Последнее, насчет дочки, меня сразу остудило и я, немного удивленный, поинтересовался:
— У тебя есть дочь?
— Была замужем.
— Почему была?
— Потому что развелась.
— Сколько ей?
— Семь. В этом году в школу пойдет, — Виолетта чмокнула меня в щеку и, ласково взглянув на меня с порога светло-зелеными глазами, заверила: — Я обязательно приду. Часов в одиннадцать жди, — и исчезла за дверью.
Вова спал мертвым сном.
Я тоже пошел домой. По дороге зашел в магазин, купил три бутылки хорошего виноградного вина — лучшего, которое было — молдавскую «Кадарку».
Стрелки часов показывали шестнадцать часов. До прихода Виолетты оставалась уйма времени.
Какое-то время я лениво валялся в кровати, без всяких мыслей и желаний, только иногда вспоминая о нашей сегодняшней встрече с Виолеттой. Захотелось сходить на Неман окунуться, но жара еще не спала. Решил отложить на попозже. Достал из сумки роль «Полочанки» — первый раз за две недели — начал просматривать, некоторые сцены даже проигрывать для себя. Вспоминал лучшее, что удалось в последнем прогоне перед отпуском и что не совсем получилось, как нужно было, читал замечания, сделанные Андроном. Их я записывал в отдельный блокнот, который тоже раскрыл и начал просматривать.
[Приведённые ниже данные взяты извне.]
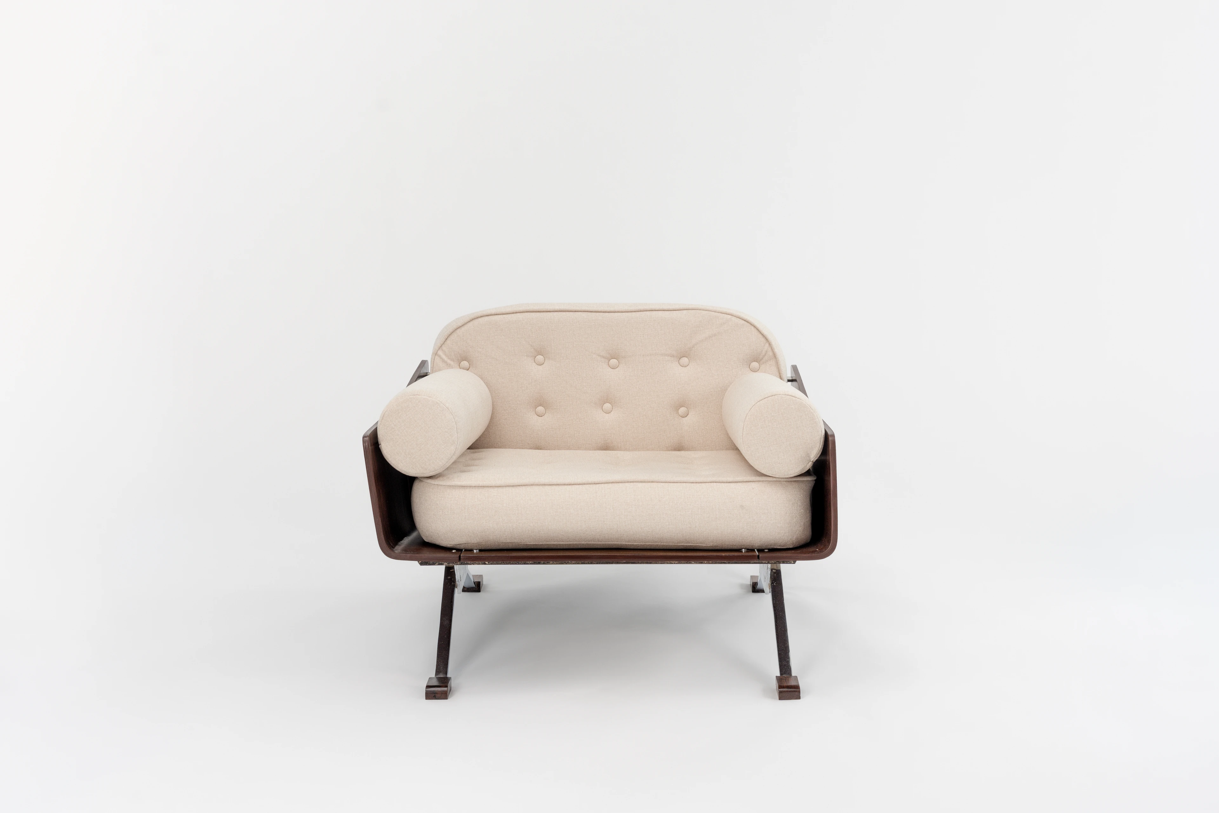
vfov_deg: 27.0
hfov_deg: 39.6
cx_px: 610
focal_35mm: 50
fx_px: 1693
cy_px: 406
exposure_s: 1/50
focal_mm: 50
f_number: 8
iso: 160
Время, что прошло после последнего прогона, а это почти три недели, сделало более ясным и точным реальное осознание результата нашей работы. В напряженной замороченностм последнего дня все мы, кто был занят в спектакле, не могли с нужным вниманием относиться к замечаниям Андрона, понять их. Мы были очень уставшими и глухими к любой информации относительно спектакля, которую своими замечаниями пытался донести до нас Андрон. И, понимая, что эти ценные слова, сказанные режиссером, в одно ухо влетят и из другого вылетят, даже маленьким следочком не оставшись в памяти, я записывал их. И выработал такую привычку записывать всегда, каждого режиссера, с которыми приходилось работать. Не помню кто сказал: «Тупой карандаш лучше самой острой памяти». Смысл этих слов полностью соответствовал моей необходимости. И я использовал его при каждом случае.
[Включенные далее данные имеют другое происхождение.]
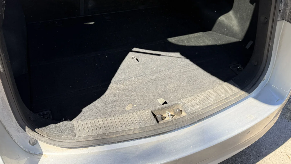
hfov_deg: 59.5
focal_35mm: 33
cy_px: 39
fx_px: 255
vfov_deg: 34.8
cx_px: 144
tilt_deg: -30.3
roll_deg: -1.9
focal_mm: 6.76
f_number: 1.78
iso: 80
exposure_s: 1/377
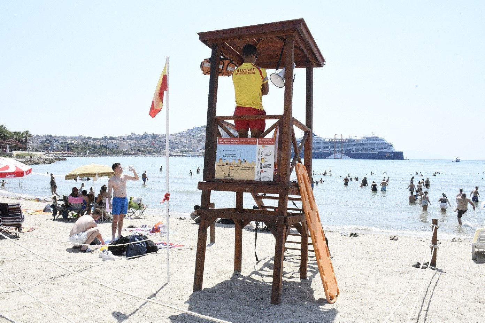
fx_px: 364
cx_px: 242
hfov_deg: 67.4
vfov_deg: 47.9
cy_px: 162
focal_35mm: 27
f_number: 22
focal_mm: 18
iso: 1600
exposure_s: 1/320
И вот теперь, через определенное время, когда я читал замечания Андрона, мне многое становилось понятным в моих промахах на последнем прогоне. Правда, понимать — это одно, а сыграть и получить желанный результат — совсем другое. Между мыслью и ее реализацией — космос. На пути от одного к другому и боль, и муки, и слезы, и отчаяние... И совсем не редкость в актерской профессии, когда мысль так и остается только мыслью.